I have no quarrel with anything in Jackson's dissent save for one accusation: "For high risk Black newborns," the justice wrote, "having a Black physician more than doubles the likelihood that the baby will live, and not die."
The basis for Jackson's statistic is a 2020 article, "Physician-patient racial concordance and disparities in birthing mortality for newborns," in the Proceedings of the National Academy of Sciences, or PNAS, a prestigious scientific journal. The data appears reliable, although the report lacks medical details; the authors were not physicians.
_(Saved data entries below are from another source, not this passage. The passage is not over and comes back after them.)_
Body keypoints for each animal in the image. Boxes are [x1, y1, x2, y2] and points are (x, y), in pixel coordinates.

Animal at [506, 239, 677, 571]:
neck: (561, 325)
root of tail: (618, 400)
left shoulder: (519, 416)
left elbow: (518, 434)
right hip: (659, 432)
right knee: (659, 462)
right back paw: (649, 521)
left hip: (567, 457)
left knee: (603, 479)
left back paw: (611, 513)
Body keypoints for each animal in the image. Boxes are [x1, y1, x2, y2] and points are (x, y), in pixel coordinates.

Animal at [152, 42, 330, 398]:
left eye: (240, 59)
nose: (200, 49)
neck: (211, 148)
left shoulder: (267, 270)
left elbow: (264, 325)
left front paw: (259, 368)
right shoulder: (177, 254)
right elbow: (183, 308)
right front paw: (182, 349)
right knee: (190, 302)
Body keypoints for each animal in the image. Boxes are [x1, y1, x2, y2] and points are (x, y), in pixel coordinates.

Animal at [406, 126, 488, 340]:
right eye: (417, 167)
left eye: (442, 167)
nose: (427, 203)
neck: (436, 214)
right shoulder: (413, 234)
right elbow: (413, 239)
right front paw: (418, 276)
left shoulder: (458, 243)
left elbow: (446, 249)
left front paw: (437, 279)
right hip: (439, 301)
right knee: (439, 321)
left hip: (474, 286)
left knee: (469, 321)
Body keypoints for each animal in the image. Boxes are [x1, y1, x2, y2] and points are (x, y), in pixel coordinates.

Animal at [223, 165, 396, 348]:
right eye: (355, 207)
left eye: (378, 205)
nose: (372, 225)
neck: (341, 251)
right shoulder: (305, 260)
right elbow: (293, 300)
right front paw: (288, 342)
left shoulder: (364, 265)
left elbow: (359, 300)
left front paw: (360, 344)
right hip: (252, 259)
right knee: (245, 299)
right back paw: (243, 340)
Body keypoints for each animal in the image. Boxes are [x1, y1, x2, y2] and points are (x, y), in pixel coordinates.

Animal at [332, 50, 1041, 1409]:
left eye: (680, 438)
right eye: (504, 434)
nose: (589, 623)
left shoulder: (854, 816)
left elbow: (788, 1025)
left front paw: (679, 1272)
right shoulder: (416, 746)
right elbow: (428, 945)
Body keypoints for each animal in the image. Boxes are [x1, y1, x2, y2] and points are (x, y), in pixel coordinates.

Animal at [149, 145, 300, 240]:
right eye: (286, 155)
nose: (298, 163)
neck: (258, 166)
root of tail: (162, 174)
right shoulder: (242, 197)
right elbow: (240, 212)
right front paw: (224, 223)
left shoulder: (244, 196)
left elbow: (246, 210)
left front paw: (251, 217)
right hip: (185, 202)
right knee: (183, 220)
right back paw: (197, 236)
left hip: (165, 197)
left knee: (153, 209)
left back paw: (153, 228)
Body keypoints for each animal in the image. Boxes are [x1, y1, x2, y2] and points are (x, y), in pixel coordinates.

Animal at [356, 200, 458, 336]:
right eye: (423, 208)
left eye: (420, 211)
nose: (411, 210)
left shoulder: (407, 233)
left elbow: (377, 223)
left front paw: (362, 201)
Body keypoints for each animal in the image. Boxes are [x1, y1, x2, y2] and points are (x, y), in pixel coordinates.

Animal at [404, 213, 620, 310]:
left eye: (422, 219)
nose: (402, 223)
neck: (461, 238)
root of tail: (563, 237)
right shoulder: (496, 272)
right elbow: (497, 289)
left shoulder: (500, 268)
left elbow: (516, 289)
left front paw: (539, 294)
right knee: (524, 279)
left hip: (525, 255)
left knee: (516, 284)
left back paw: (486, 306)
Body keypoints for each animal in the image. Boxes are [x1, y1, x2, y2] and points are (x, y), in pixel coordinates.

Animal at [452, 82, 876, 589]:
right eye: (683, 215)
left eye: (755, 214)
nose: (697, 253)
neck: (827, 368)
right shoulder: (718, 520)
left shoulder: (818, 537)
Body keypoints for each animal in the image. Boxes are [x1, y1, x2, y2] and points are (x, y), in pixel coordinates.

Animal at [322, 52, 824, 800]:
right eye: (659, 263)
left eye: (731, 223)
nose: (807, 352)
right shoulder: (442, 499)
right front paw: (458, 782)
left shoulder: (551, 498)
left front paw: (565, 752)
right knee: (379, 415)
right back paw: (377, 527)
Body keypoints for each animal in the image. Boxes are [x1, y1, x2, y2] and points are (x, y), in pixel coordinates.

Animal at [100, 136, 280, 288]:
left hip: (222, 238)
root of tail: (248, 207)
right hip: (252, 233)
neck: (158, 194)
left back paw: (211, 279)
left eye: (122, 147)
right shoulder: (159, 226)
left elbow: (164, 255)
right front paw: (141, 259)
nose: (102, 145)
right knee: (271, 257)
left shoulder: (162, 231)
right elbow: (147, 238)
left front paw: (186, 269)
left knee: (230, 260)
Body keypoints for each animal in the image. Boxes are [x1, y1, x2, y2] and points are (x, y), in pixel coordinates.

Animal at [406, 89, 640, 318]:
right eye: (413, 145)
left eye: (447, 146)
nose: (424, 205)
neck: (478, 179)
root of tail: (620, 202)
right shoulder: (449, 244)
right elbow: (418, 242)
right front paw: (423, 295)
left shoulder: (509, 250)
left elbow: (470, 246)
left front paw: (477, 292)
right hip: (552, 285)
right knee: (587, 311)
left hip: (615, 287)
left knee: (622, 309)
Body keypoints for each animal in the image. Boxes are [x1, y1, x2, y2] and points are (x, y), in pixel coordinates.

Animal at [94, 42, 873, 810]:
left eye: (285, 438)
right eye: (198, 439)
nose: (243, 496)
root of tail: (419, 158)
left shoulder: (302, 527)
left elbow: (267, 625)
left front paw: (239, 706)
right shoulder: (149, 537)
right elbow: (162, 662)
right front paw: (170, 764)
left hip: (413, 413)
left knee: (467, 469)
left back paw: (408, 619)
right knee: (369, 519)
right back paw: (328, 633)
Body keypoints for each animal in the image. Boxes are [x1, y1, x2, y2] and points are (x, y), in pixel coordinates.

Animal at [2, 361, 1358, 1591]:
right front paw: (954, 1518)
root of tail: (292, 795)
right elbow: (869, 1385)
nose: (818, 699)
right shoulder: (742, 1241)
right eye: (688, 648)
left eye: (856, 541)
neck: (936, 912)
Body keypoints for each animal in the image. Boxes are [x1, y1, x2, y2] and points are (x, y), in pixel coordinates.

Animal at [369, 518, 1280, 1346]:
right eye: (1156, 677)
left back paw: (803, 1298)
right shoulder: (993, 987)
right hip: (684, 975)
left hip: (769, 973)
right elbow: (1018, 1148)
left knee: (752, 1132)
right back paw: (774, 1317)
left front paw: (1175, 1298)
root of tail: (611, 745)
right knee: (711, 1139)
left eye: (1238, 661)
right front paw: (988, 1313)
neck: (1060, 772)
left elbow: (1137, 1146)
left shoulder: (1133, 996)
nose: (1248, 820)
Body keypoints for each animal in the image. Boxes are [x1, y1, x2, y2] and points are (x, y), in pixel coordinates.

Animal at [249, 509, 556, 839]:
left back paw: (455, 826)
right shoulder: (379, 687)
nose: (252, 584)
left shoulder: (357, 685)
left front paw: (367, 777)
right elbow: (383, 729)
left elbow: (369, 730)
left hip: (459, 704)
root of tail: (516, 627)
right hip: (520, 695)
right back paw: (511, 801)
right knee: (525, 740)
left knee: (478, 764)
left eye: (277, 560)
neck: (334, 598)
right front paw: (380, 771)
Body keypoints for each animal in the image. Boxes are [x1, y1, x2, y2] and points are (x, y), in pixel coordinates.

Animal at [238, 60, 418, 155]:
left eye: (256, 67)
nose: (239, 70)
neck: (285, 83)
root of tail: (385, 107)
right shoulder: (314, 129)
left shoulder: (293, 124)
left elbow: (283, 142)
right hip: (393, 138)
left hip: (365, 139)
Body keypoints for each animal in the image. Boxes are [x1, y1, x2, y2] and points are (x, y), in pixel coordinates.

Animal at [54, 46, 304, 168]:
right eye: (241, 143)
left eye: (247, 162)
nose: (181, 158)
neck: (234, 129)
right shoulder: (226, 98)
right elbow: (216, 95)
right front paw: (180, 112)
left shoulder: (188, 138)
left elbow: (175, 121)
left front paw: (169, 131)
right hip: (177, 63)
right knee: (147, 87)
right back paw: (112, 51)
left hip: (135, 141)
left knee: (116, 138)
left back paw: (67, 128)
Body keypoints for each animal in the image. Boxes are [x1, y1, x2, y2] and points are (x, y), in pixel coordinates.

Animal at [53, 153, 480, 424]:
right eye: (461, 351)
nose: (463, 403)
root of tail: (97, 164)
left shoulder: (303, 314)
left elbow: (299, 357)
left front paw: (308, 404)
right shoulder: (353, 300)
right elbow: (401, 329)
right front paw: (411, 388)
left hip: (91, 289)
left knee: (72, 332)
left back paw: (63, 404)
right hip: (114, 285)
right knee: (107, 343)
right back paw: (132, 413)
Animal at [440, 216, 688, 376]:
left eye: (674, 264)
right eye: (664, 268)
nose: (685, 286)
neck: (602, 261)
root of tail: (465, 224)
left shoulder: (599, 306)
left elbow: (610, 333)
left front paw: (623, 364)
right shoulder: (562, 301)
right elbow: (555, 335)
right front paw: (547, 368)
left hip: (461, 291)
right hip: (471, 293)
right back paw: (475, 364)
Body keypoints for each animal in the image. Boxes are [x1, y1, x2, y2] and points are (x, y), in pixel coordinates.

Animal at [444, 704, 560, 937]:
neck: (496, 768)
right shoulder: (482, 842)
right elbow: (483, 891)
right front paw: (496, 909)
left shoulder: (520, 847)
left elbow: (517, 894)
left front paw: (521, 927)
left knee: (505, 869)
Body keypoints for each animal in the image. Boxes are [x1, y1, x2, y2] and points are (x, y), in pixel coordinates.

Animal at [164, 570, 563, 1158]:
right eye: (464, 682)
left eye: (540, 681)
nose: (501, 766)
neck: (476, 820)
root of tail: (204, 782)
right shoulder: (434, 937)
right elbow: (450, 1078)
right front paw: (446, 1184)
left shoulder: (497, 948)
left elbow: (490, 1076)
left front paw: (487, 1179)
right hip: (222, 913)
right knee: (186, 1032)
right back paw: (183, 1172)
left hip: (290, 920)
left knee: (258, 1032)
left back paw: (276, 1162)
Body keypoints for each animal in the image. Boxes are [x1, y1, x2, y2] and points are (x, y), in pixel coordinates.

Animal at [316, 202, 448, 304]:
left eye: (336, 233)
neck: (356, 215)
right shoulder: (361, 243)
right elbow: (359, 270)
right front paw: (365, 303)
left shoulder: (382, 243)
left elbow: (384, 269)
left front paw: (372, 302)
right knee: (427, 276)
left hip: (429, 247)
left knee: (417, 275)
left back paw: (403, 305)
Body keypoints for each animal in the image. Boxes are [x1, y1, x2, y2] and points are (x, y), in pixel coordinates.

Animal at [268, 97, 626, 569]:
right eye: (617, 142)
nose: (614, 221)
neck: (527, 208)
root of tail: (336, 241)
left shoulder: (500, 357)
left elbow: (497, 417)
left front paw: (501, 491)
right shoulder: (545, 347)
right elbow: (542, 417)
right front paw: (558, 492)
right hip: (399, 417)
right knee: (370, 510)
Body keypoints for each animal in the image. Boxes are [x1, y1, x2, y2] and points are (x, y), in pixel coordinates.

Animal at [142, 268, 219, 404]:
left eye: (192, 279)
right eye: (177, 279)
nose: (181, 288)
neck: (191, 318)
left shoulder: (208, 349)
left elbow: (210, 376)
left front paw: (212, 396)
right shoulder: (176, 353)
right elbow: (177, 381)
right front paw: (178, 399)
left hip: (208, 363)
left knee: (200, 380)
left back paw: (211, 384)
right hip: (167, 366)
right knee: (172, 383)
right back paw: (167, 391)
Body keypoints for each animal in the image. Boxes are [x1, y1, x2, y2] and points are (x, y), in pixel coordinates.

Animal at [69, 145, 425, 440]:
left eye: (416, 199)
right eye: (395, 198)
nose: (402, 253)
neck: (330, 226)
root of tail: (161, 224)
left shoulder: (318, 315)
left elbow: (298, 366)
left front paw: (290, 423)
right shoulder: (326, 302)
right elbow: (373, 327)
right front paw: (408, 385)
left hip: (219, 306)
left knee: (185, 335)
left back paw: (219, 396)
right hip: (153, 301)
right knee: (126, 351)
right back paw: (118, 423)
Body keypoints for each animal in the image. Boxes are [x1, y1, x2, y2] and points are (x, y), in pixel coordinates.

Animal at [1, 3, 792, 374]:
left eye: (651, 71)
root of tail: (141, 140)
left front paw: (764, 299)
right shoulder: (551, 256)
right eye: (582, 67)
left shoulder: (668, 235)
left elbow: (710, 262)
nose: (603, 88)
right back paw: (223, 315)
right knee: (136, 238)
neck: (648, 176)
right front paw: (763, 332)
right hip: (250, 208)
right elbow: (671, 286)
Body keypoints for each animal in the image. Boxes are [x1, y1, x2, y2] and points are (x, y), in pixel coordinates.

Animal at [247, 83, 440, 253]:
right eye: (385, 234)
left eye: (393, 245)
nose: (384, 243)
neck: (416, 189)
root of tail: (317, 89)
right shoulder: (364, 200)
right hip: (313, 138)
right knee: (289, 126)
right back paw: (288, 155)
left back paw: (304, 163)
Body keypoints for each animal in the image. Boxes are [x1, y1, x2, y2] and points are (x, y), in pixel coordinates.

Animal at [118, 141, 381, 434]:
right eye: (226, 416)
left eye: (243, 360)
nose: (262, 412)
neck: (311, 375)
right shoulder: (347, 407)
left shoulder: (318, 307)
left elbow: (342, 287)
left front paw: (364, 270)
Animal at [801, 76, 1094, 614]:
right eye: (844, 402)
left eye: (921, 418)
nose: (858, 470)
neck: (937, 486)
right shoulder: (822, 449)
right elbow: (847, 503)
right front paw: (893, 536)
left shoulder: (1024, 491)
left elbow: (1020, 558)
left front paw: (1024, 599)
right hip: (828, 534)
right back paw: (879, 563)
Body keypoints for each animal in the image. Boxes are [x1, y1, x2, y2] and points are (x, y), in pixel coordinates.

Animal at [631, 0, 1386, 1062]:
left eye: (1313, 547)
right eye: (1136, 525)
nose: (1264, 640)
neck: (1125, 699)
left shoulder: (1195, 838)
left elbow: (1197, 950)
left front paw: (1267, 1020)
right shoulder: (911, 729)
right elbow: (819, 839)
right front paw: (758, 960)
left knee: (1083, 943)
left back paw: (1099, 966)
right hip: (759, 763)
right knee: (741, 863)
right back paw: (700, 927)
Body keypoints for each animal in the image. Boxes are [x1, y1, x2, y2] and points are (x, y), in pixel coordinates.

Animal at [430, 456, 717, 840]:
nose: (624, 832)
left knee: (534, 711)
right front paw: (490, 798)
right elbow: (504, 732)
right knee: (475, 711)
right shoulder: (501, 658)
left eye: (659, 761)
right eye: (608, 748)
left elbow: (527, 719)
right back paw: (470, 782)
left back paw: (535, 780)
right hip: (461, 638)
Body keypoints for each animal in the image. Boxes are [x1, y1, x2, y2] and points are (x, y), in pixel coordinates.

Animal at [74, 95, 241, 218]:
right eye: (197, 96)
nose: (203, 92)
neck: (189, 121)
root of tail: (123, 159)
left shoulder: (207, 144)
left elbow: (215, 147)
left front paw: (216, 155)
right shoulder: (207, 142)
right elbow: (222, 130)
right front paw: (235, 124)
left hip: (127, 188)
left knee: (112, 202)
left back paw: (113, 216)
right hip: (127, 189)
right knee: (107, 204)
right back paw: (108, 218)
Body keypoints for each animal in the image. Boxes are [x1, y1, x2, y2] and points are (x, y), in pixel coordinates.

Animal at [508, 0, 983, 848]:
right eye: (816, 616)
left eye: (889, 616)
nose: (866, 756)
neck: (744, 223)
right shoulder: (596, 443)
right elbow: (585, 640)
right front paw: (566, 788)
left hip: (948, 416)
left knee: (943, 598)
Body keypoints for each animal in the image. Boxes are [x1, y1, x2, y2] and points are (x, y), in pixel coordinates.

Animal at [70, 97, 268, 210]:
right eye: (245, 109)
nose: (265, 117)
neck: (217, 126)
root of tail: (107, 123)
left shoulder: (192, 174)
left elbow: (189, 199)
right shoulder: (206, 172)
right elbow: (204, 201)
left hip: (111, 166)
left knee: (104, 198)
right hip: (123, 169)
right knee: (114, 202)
But it is the interpretation of the data that is in question.
In my opinion, the justice put undue emphasis on this passage from the article, especially the second clause: "These results underscore the need for research into drivers of differences between high- and low-performing physicians, and why Black physicians systemically outperform their colleagues when caring for Black newborns."
Frankly, from the standpoint of cause and effect, I doubt that the primary reason for this disparity in newborn deaths is the race of the physicians. I do not believe that Black physicians outperformed white physicians at a level so dramatic that mortality was halved. That's not because I think white physicians couldn't underperform their Black colleagues, but rather, I simply don't think there is a measurable difference between the performance of Black and white physicians.
Along with this, a difference amounting to cutting mortality in half owing to physician performance would have virtually no precedent in any other situation to my knowledge (especially when surgery, in which individual physician skill is a greater factor, is not an issue).